Task description | Exact copy, pictures excluded: reproduce every record below.

Data extract |
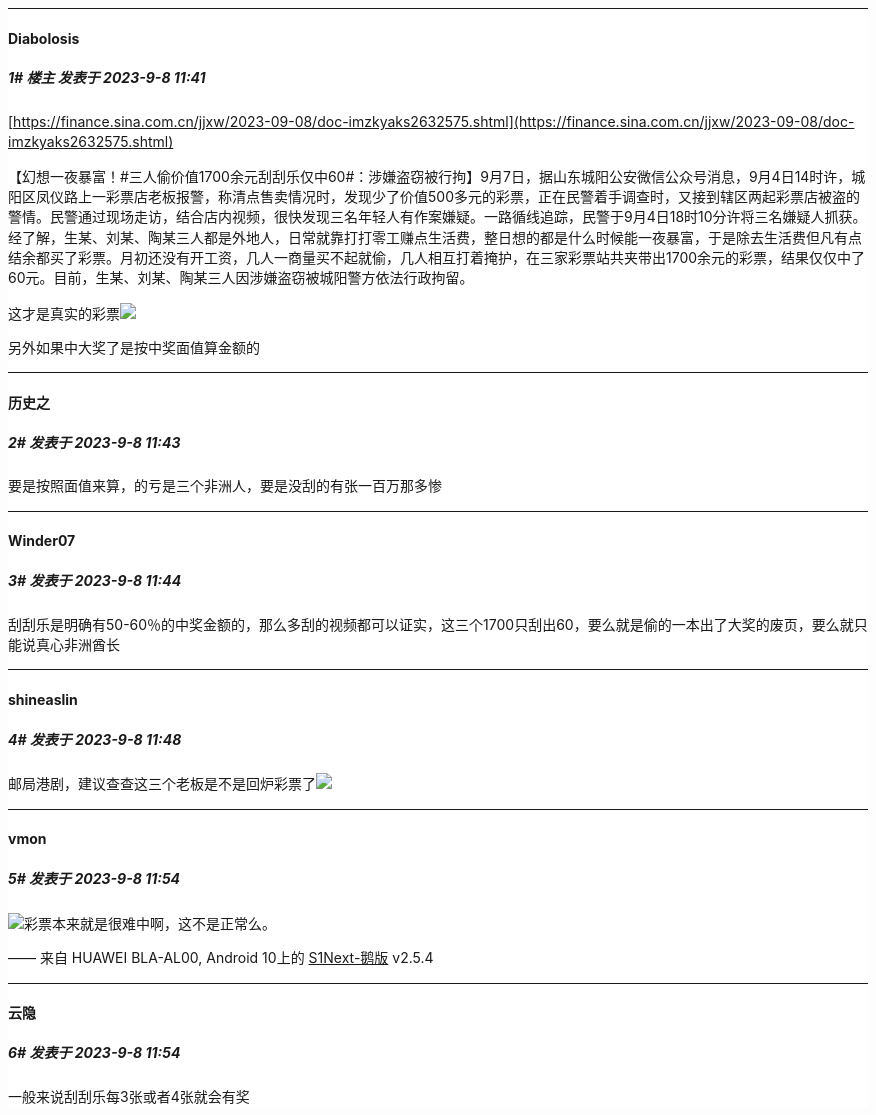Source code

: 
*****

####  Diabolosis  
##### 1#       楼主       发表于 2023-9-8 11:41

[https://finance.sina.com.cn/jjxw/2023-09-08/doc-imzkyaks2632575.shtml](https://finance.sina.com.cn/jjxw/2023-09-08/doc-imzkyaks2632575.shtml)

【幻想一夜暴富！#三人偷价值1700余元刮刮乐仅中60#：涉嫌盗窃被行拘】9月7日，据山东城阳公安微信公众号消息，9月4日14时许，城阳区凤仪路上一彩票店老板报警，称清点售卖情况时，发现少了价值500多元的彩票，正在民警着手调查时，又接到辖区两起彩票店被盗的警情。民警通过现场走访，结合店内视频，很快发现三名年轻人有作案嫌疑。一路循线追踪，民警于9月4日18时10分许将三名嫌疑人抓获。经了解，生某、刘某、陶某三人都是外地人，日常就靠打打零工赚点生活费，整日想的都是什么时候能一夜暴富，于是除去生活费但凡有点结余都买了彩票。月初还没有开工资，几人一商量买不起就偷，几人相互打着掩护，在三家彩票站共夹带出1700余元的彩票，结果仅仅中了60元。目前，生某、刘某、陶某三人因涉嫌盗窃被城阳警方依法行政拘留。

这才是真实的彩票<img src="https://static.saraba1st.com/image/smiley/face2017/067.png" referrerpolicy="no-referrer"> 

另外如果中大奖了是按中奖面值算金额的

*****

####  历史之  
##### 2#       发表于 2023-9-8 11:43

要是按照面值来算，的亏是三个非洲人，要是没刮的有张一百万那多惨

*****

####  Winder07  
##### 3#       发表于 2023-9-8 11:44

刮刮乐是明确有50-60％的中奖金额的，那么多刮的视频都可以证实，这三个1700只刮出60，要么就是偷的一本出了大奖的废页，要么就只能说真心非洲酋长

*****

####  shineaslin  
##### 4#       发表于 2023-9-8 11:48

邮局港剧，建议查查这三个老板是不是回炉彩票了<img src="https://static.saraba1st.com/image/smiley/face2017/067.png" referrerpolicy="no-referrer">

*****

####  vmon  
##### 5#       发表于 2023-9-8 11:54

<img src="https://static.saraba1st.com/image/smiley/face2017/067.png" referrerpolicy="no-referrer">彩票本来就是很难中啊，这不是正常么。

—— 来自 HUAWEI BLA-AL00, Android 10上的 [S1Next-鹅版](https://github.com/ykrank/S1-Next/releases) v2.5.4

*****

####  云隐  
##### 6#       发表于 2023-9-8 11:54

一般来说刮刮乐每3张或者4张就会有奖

Answer below |
Source code

: 
*****

####  Diabolosis  
##### 1#       楼主       发表于 2023-9-8 11:41

[https://finance.sina.com.cn/jjxw/2023-09-08/doc-imzkyaks2632575.shtml](https://finance.sina.com.cn/jjxw/2023-09-08/doc-imzkyaks2632575.shtml)

【幻想一夜暴富！#三人偷价值1700余元刮刮乐仅中60#：涉嫌盗窃被行拘】9月7日，据山东城阳公安微信公众号消息，9月4日14时许，城阳区凤仪路上一彩票店老板报警，称清点售卖情况时，发现少了价值500多元的彩票，正在民警着手调查时，又接到辖区两起彩票店被盗的警情。民警通过现场走访，结合店内视频，很快发现三名年轻人有作案嫌疑。一路循线追踪，民警于9月4日18时10分许将三名嫌疑人抓获。经了解，生某、刘某、陶某三人都是外地人，日常就靠打打零工赚点生活费，整日想的都是什么时候能一夜暴富，于是除去生活费但凡有点结余都买了彩票。月初还没有开工资，几人一商量买不起就偷，几人相互打着掩护，在三家彩票站共夹带出1700余元的彩票，结果仅仅中了60元。目前，生某、刘某、陶某三人因涉嫌盗窃被城阳警方依法行政拘留。

这才是真实的彩票<img src="https://static.saraba1st.com/image/smiley/face2017/067.png" referrerpolicy="no-referrer"> 

另外如果中大奖了是按中奖面值算金额的

*****

####  历史之  
##### 2#       发表于 2023-9-8 11:43

要是按照面值来算，的亏是三个非洲人，要是没刮的有张一百万那多惨

*****

####  Winder07  
##### 3#       发表于 2023-9-8 11:44

刮刮乐是明确有50-60％的中奖金额的，那么多刮的视频都可以证实，这三个1700只刮出60，要么就是偷的一本出了大奖的废页，要么就只能说真心非洲酋长

*****

####  shineaslin  
##### 4#       发表于 2023-9-8 11:48

邮局港剧，建议查查这三个老板是不是回炉彩票了<img src="https://static.saraba1st.com/image/smiley/face2017/067.png" referrerpolicy="no-referrer">

*****

####  vmon  
##### 5#       发表于 2023-9-8 11:54

<img src="https://static.saraba1st.com/image/smiley/face2017/067.png" referrerpolicy="no-referrer">彩票本来就是很难中啊，这不是正常么。

—— 来自 HUAWEI BLA-AL00, Android 10上的 [S1Next-鹅版](https://github.com/ykrank/S1-Next/releases) v2.5.4

*****

####  云隐  
##### 6#       发表于 2023-9-8 11:54

一般来说刮刮乐每3张或者4张就会有奖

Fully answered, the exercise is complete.